**Exercise objective**
Return each line below that contains the word "bowel", treating uppercase and lowercase letters as different.

**Supplied information**
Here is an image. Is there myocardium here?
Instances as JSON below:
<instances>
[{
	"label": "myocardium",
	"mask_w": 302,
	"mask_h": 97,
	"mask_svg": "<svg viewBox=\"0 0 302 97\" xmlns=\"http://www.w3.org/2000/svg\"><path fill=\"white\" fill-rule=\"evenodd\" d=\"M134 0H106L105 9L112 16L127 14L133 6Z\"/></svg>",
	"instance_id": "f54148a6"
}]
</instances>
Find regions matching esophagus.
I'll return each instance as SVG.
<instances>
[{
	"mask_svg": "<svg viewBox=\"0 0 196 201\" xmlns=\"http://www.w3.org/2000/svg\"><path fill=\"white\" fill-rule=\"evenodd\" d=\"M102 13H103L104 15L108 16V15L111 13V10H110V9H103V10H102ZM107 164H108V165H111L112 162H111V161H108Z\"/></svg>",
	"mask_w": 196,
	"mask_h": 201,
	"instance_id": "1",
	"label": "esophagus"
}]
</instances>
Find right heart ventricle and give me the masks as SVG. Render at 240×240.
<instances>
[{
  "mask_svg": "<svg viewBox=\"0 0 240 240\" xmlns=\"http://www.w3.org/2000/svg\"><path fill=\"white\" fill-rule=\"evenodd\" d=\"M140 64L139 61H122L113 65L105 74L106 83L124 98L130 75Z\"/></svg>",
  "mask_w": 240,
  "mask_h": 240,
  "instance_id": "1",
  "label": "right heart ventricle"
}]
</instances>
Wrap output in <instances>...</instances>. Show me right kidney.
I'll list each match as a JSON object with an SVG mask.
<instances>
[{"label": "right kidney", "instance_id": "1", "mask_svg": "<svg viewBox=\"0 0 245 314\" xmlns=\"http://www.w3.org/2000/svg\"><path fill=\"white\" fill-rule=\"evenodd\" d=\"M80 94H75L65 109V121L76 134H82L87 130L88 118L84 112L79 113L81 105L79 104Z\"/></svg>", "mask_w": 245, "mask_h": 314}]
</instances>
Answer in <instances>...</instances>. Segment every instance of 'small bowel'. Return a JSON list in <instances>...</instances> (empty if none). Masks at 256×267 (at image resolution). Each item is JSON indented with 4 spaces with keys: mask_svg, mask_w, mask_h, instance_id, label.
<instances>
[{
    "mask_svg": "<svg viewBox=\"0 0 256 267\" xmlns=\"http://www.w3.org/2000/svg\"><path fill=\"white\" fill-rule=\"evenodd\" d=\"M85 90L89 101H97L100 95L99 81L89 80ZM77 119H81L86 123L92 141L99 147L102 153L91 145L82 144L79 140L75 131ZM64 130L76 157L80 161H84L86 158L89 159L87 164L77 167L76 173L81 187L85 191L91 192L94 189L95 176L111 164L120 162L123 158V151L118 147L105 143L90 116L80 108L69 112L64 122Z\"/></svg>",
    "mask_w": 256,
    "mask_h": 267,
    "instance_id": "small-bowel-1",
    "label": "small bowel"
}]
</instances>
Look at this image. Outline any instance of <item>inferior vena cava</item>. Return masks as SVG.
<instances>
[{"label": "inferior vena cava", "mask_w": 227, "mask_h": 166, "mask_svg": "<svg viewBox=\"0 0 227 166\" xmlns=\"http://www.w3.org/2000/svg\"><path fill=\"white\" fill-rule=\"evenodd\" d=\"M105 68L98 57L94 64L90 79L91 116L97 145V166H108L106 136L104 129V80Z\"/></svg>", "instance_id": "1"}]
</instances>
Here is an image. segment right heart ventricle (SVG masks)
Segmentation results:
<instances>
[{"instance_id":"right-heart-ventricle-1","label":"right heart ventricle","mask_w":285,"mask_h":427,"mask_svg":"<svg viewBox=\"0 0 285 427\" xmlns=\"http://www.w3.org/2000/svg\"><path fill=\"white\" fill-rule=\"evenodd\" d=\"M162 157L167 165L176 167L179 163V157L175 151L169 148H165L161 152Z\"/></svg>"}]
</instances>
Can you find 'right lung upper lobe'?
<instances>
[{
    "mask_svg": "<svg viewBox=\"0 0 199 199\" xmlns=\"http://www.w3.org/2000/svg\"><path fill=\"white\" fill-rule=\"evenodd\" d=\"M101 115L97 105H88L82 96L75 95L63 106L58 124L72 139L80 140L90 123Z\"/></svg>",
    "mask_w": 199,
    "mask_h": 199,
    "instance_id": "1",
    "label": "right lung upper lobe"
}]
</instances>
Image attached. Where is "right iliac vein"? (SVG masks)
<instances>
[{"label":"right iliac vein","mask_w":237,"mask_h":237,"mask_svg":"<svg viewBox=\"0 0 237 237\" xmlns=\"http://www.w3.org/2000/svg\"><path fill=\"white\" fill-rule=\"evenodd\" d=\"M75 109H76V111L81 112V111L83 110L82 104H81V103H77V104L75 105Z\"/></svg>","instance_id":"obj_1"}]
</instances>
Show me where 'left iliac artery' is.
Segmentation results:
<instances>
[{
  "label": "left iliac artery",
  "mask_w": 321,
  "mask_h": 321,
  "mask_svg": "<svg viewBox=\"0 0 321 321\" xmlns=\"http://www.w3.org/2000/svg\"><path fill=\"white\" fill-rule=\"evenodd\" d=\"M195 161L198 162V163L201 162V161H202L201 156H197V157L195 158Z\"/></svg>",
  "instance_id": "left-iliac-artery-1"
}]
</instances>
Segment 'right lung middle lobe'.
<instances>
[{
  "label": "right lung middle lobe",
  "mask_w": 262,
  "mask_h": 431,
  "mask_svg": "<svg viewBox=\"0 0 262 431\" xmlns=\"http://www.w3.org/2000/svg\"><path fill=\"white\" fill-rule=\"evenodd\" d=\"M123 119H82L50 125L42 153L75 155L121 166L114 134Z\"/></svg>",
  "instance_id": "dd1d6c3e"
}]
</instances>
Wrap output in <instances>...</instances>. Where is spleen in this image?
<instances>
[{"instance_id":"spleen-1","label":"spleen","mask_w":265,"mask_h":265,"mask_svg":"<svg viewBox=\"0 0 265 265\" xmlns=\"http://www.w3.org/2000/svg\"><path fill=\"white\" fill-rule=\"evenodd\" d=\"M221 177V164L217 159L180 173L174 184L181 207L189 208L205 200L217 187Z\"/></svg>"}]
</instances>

**Task output**
Answer in <instances>...</instances>. Segment every instance of 'small bowel'. Return a JSON list in <instances>...</instances> (empty if none). Masks at 256×267 (at image resolution). Each item is JSON indented with 4 spaces with keys: mask_svg, mask_w, mask_h, instance_id, label.
    "instance_id": "small-bowel-1",
    "label": "small bowel"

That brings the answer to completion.